# [PROVIDED INFORMATION]

________________

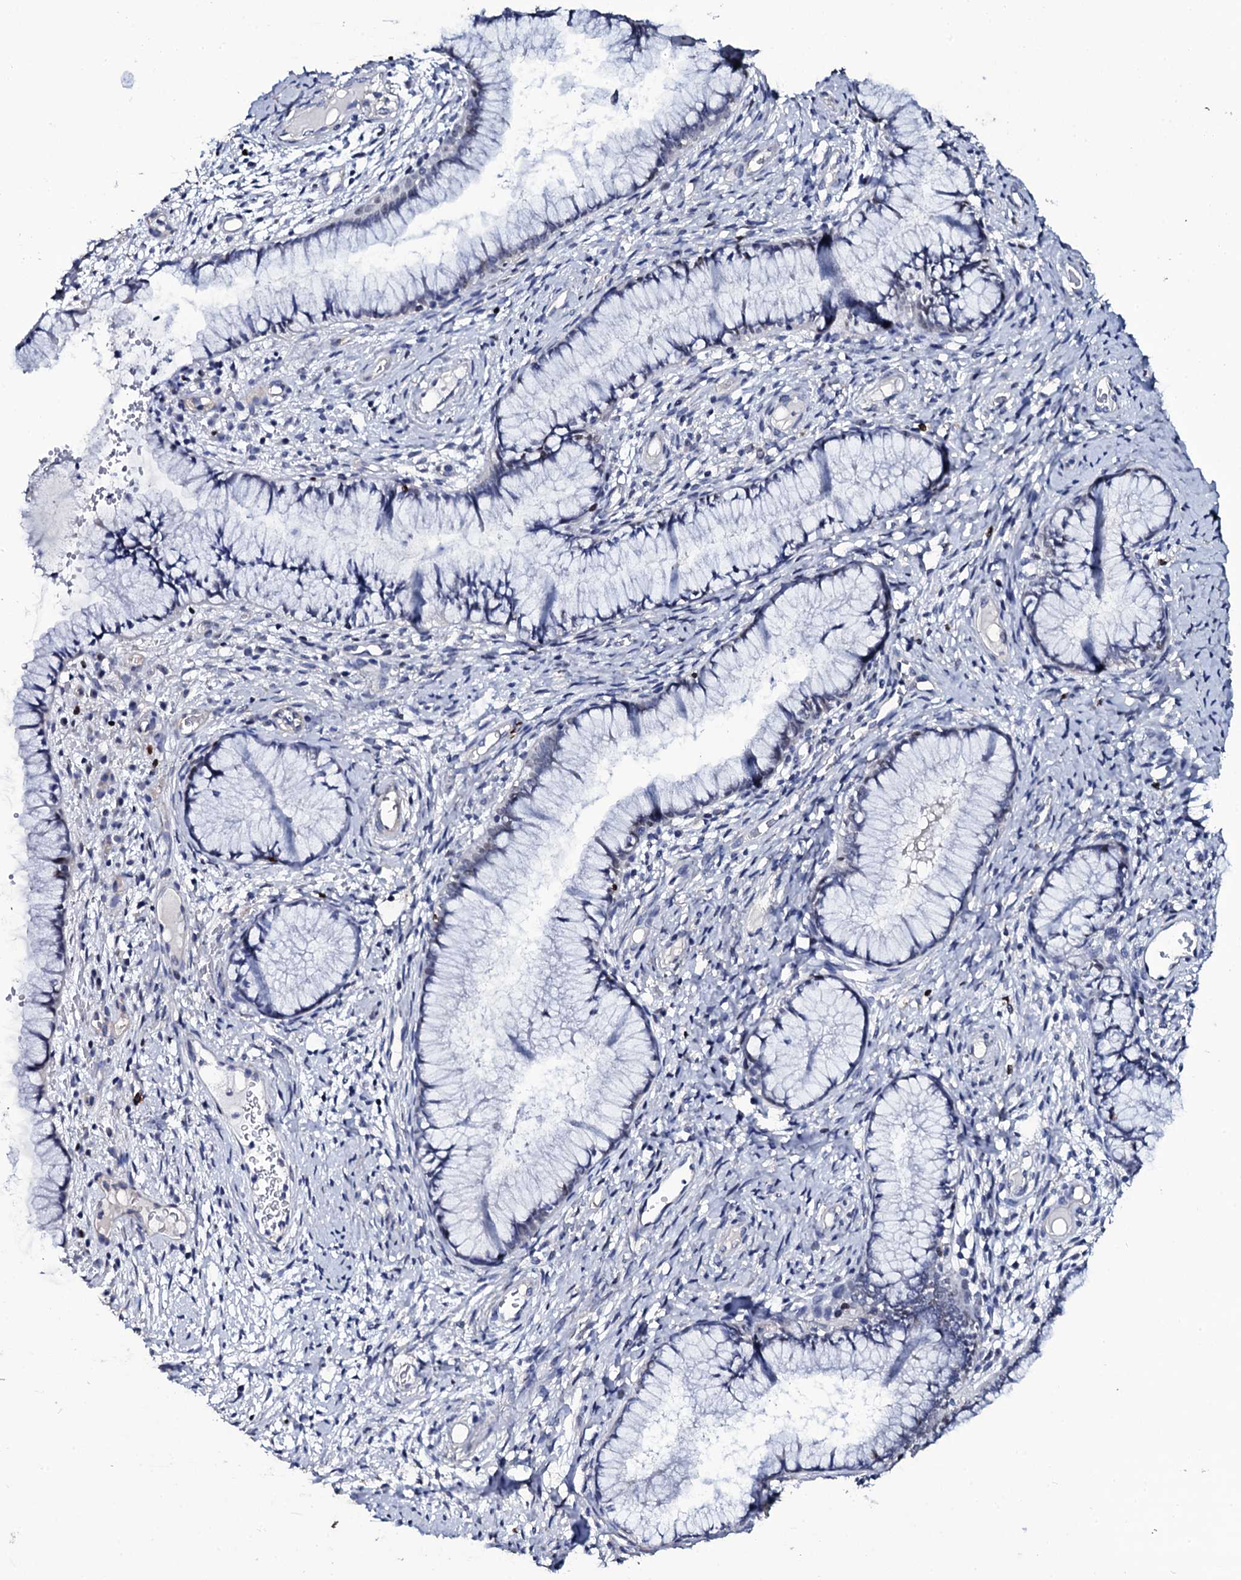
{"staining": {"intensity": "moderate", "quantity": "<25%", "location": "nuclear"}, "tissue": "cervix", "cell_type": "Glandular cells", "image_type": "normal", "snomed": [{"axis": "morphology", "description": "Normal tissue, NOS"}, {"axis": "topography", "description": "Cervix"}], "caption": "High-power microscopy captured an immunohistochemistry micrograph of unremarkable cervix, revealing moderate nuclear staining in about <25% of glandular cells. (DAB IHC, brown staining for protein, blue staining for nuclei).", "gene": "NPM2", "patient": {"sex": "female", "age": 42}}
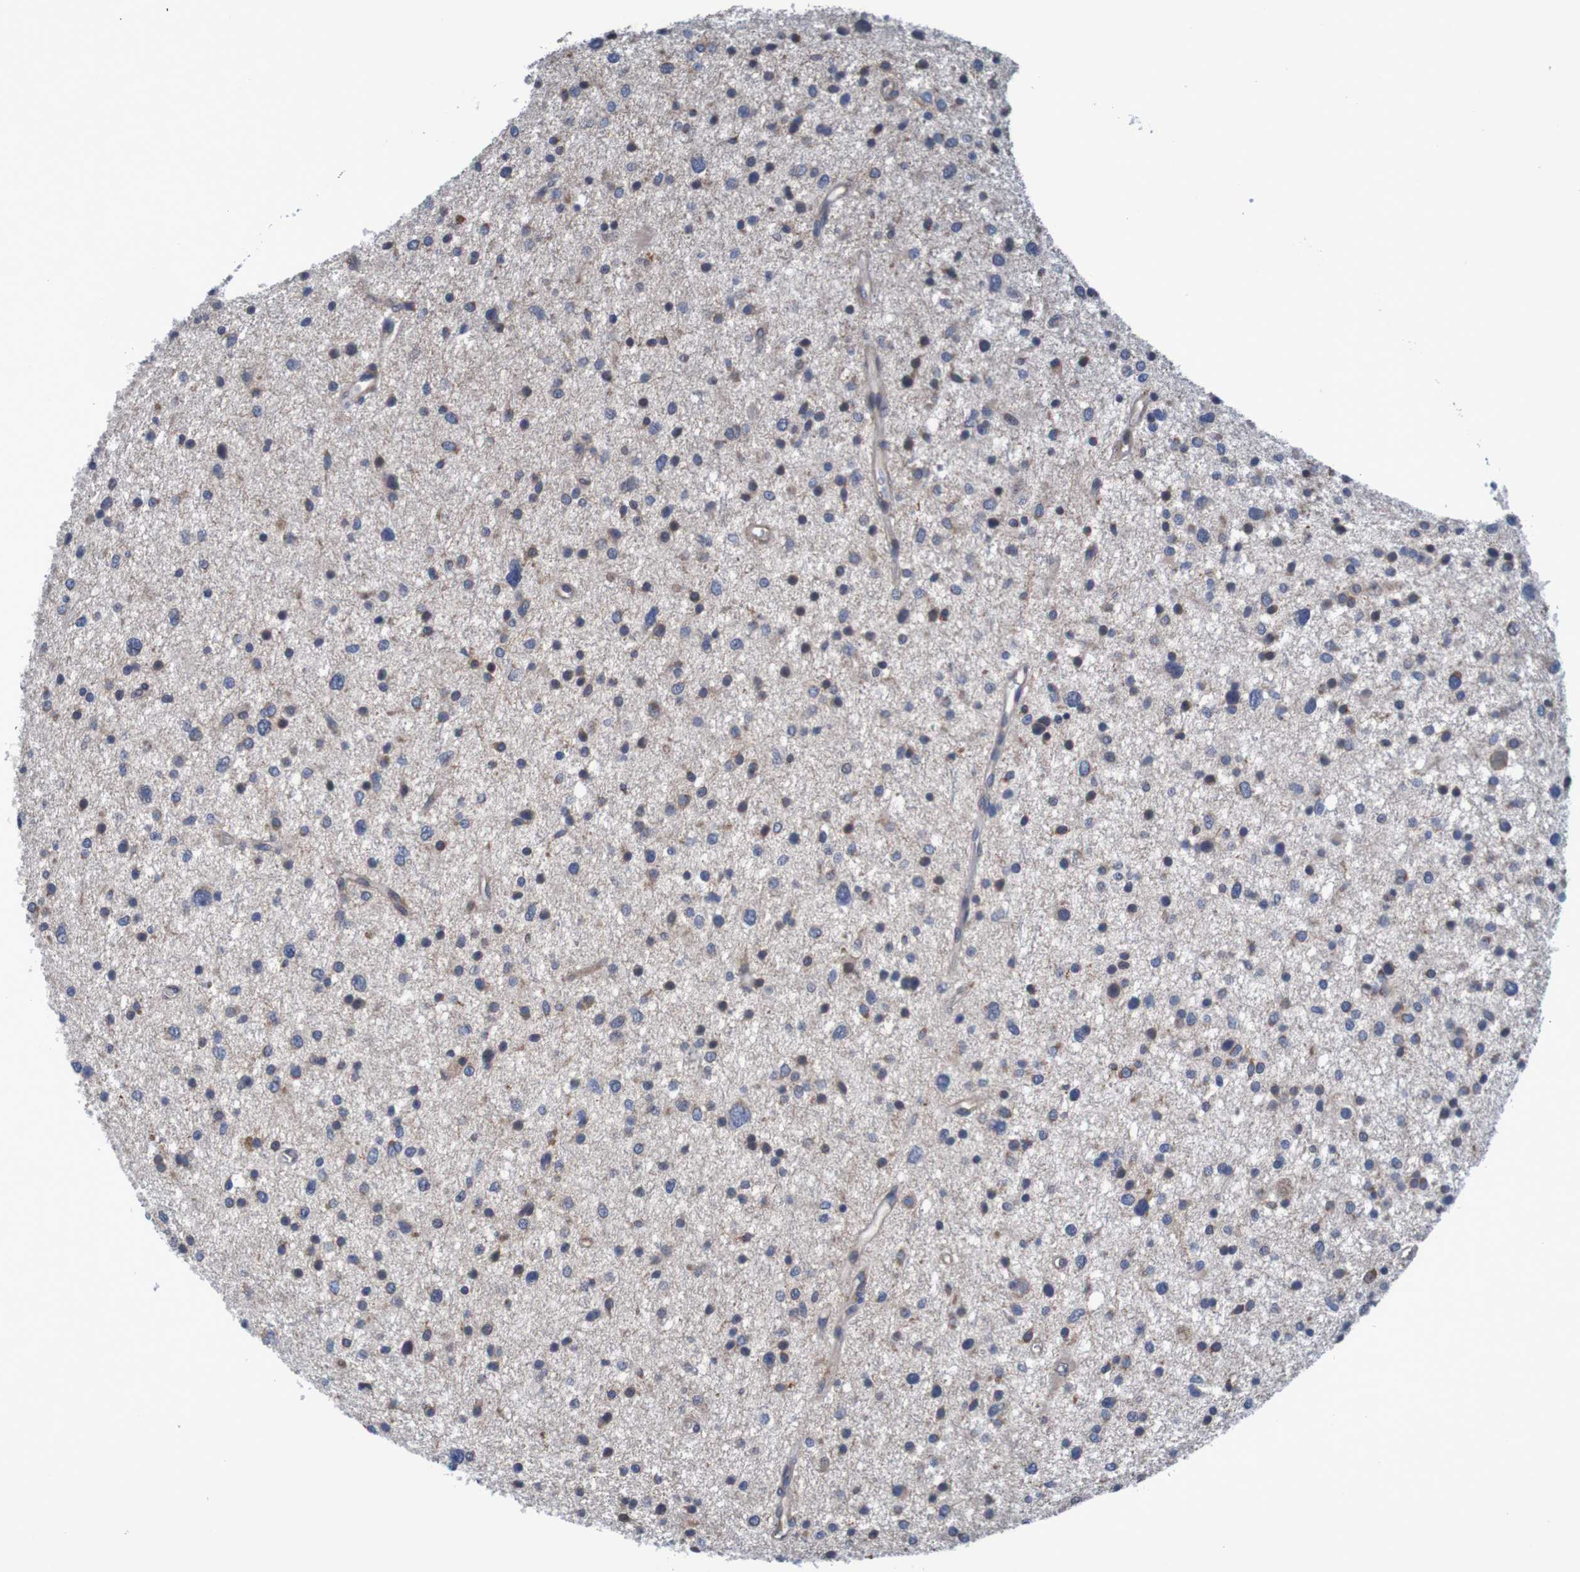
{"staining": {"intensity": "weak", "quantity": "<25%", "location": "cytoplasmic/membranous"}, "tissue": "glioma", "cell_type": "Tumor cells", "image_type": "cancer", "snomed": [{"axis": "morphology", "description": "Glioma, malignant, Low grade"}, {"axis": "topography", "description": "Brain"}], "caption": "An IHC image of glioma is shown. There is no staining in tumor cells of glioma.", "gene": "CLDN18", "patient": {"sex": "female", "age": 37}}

________________

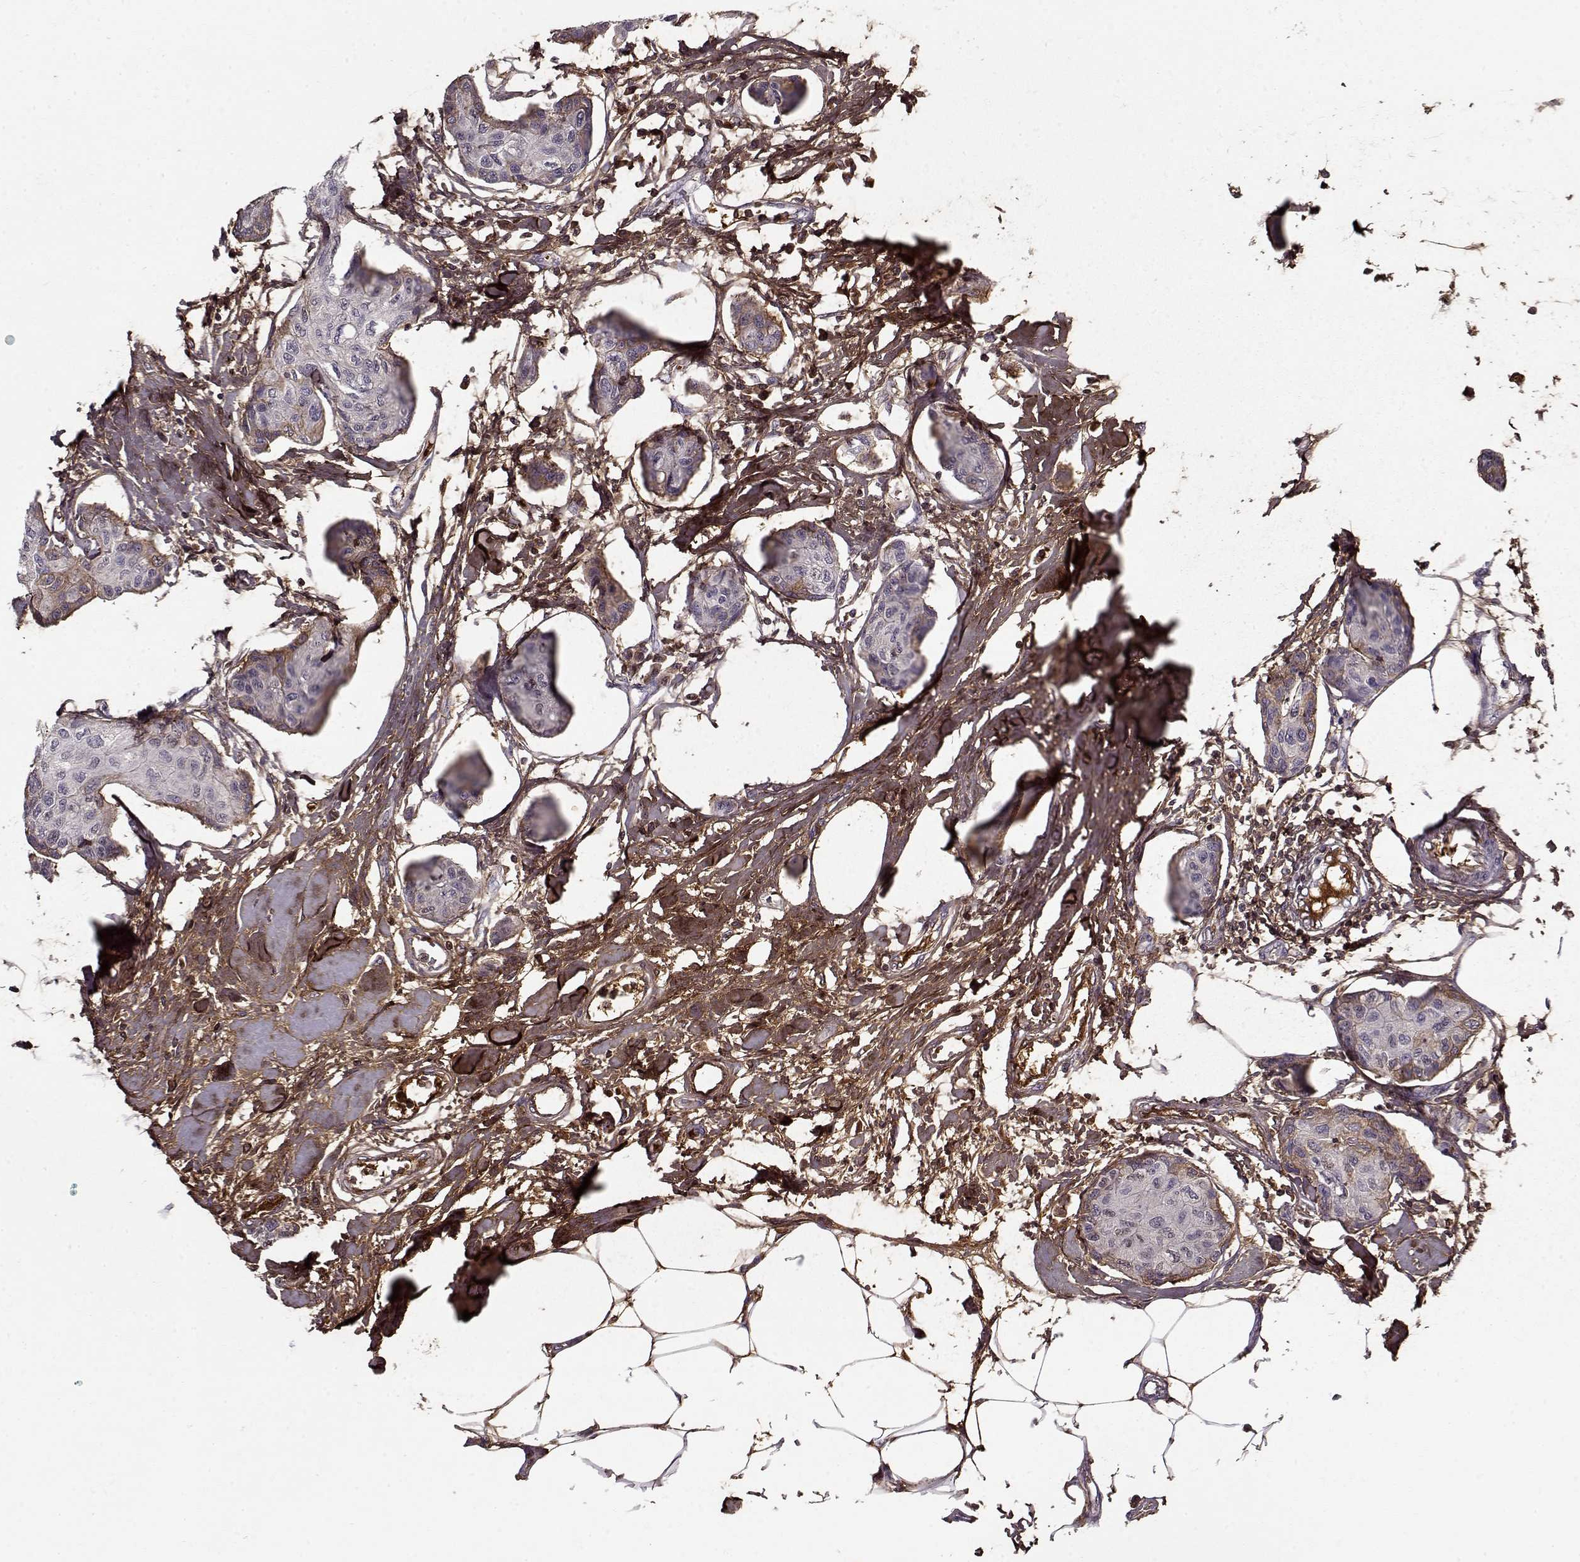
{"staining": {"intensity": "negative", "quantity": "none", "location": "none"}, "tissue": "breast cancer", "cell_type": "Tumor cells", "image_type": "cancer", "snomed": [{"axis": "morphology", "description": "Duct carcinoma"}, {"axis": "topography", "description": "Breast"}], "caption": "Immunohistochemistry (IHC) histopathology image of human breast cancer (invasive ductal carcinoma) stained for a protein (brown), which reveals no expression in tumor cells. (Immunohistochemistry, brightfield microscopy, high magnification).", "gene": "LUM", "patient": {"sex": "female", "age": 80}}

________________

# [TASK INSTRUCTIONS]
Wherever the word "cancer" appears in the listing, copy the line that holds it.

# [ANSWER TO THIS TASK]
{"staining": {"intensity": "weak", "quantity": "<25%", "location": "cytoplasmic/membranous"}, "tissue": "glioma", "cell_type": "Tumor cells", "image_type": "cancer", "snomed": [{"axis": "morphology", "description": "Glioma, malignant, Low grade"}, {"axis": "topography", "description": "Brain"}], "caption": "An IHC image of glioma is shown. There is no staining in tumor cells of glioma.", "gene": "CLDN18", "patient": {"sex": "female", "age": 37}}
{"staining": {"intensity": "negative", "quantity": "none", "location": "none"}, "tissue": "breast cancer", "cell_type": "Tumor cells", "image_type": "cancer", "snomed": [{"axis": "morphology", "description": "Duct carcinoma"}, {"axis": "topography", "description": "Breast"}], "caption": "Immunohistochemistry (IHC) histopathology image of human breast cancer (invasive ductal carcinoma) stained for a protein (brown), which reveals no expression in tumor cells. (Immunohistochemistry, brightfield microscopy, high magnification).", "gene": "LUM", "patient": {"sex": "female", "age": 80}}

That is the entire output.